> **Records supplied**:
※
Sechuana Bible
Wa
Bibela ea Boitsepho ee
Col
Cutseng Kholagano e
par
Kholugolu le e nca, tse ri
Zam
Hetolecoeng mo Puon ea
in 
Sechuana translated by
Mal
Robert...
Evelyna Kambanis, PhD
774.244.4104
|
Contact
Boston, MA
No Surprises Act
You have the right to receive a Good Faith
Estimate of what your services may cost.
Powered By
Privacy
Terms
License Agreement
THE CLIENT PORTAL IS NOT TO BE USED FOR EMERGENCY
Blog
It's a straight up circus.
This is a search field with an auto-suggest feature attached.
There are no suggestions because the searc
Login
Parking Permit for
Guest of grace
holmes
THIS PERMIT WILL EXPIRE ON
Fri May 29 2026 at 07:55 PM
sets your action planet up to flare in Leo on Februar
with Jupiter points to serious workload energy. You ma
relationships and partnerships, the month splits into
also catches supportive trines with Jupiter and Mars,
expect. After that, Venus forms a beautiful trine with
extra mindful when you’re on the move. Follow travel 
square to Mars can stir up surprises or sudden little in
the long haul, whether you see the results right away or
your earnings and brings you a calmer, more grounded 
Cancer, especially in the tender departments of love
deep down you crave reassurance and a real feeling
※
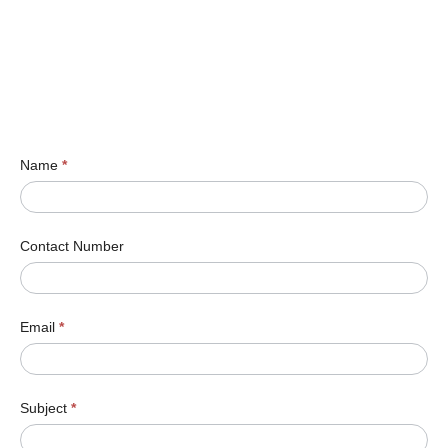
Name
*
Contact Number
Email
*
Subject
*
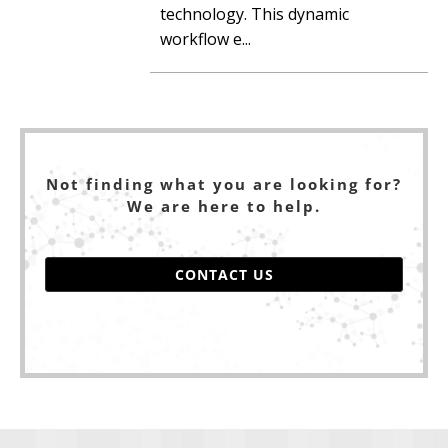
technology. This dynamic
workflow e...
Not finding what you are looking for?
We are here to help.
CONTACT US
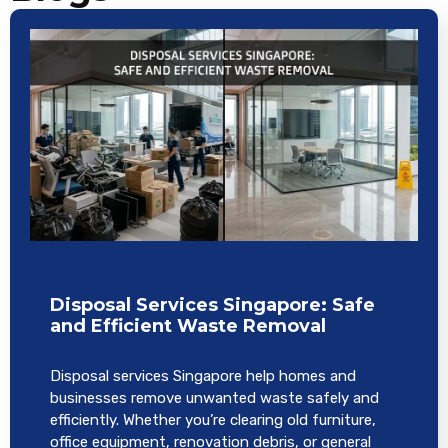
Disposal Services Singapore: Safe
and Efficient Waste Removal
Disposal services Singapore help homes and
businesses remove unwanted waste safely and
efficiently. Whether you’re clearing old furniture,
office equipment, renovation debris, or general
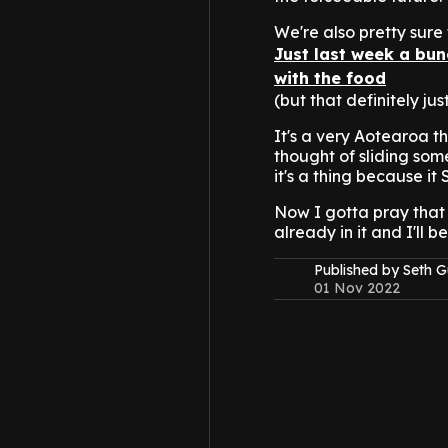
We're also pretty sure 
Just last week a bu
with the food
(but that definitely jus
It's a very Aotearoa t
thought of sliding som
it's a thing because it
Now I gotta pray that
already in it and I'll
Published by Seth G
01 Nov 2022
※
Please find every line in the records above that holds the word "Mars" and copy it.

also catches supportive trines with Jupiter and Mars,
square to Mars can stir up surprises or sudden little in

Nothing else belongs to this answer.